Growing multi-experts network may be viewed as a multi-dimensional interpolator. However, common to many other forms of interpolators, the validity of the model formed by the GMN model is closely related to the boundaries of the training data. Once outside of these bounds it can usually be assumed that the ‘performance’ of the model will degenerate rapidly with the distance from the boundary. In “real world” industrial applications, it is rare to have access to training data that covers the entire input space. It becomes necessary, therefore, to determine the interpolation domain for a given training set. When the training set is fully representative of the inputs to the neural network during application, the network approximation can therefore appropriately by described as interpolation between training examples. On the other hand, if the training set can only represent certain features of the application at hand and it is expected that inputs from time to time will differ distinctly from those in the training set, the network requires extrapolation to regions where no samples have occurred. In the former case, smoothness and robustness are typically the most important requirements for sensible interpolation. The latter case, on the other hand, must satisfy the additional requirement that points away from the training set should be treated appropriately, which in practice means that they should be identified as such. Therefore, it is important for GMN model to identify those regions of feature space that have not been sampled. This has called for the implementation of certainty factor as extrapolation indicator in GMN model. In order to ensure sensible interpolation, additional local expert model will be inserted in the suspected extrapolation region. In this paper, GMN model implements a novelty-based node insertion approach in contrast with error-based insertion strategy. Furthermore, the newly proposed GMN model will adopt fully recursive learning scheme, coupled with on-line growing and pruning approach to obtain ‘minimal’ GMN model.

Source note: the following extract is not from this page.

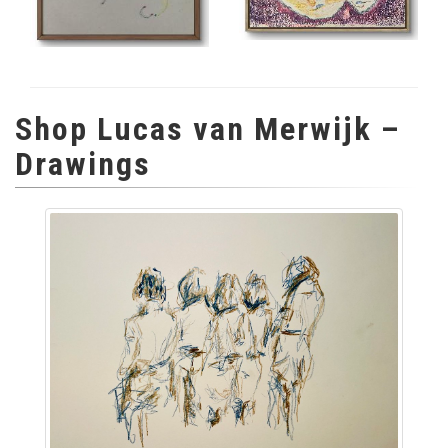
Shop Lucas van Merwijk –
Drawings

The rest of this paper is organized as follows: related work is briefly described in Section 2. GMN architecture is explained in Section 3. Section 4 devotes to the description of certain factor as extrapolation indicator. Section 5 illustrates the extrapolation problem of GMN model and the efficacy of certainty factor to counteract this problem. Section 6 presents the novelty-based node insertion strategy and on-line GMN learning algorithm. Section 7 denotes GMN equivalence to fuzzy model. The performance of the proposed algorithm is illustrated with benchmark problems in Section 8. The performance of GMN is further assessed using a continuous-stirred tank reactor (CSTR) model in Section 9. Finally, Section 10 concludes the paper.